LIMA, Peru — A staggering 900-plus girls and women are missing and feared dead in Peru since COVID-19 confinement began, authorities said Monday.
The Andean nation home to 33 million people long has had a horrific domestic violence problem.
But COVID-19, which has compounded home confinement combined with job losses and a health crisis, has seen an already scary situation grow worse in just three and a half months, according to Eliana Revollar, who leads the women’s rights office of the National Ombudsman’s office.
Seventy percent of that figure are minors, she added.
“During the quarantine, from March 16 to June 30, 915 women in Peru were reported missing,” and feared dead, said Revollar.
Before COVID-19, five women were reported missing in Peru every single day; since the lockdown, the number has surged to eight per day.

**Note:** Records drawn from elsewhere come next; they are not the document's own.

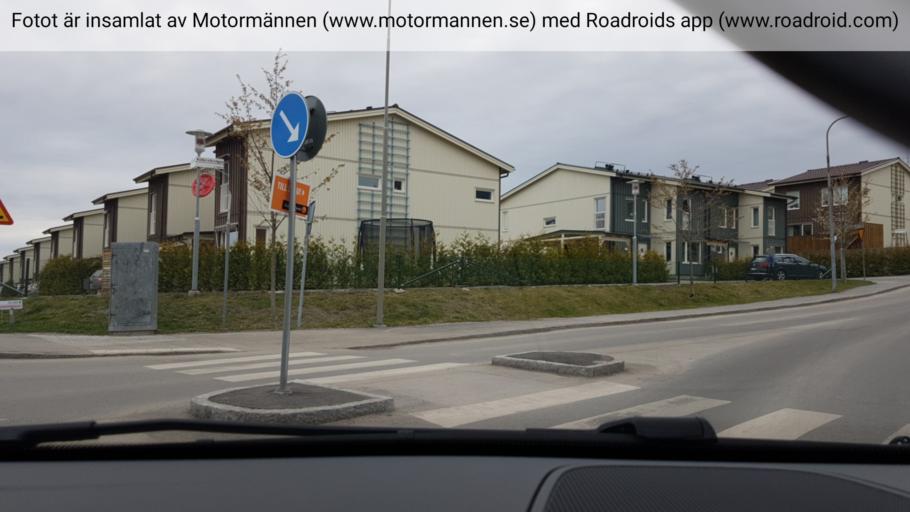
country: SE
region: Stockholm
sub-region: Jarfalla Kommun
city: Jakobsberg
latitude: 59.3771
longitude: 17.8155
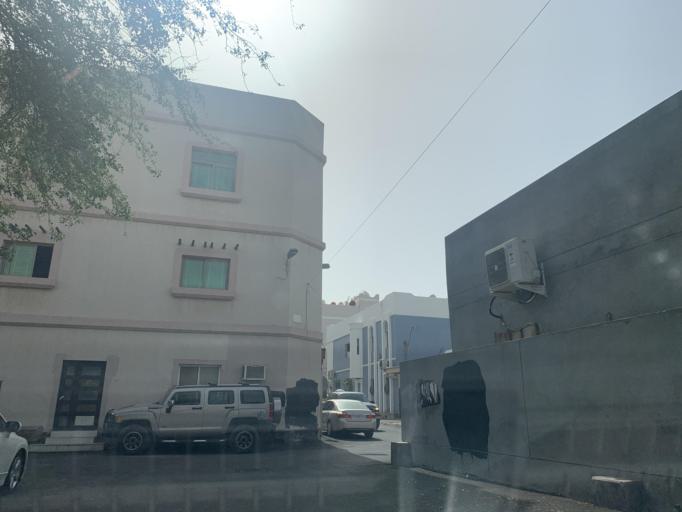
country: BH
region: Northern
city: Madinat `Isa
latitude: 26.1571
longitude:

Revollar said Peru’s situation was grim because the lack of a national missing persons registry made it hard for authorities to keep track of the crisis.
Walter Gutierrez, the ombudsman, told RPS Radio: “We need to know what has happened to them.”
Revollar said she would push for the creation of a missing persons registry.
Women’s rights groups and NGOs however say that very often police refuse to investigate domestic violence, make fun of victims, or claim that the missing have left their homes willingly.
But that doesn’t address the fact that Peru has a problem with domestic violence and other violence against women, as well as human trafficking and forced prostitution.
In January, the case of a university student and activist for women’s rights and safety, Solsiret Rodriguez, was in the headlines here — but only when her body was found three years after she went missing.
Last year there were 166 killings of women in Peru; just a tenth of those were cases of a person first being reported missing. And there were just under 30,000 calls to report domestic violence, according to the Women’s Ministry.
And coronavirus hasn’t spared Peru: it has had more than 384,000 coronavirus cases and 18,229 deaths. It is the third-hardest hit country in Latin America behind Brazil and Mexico.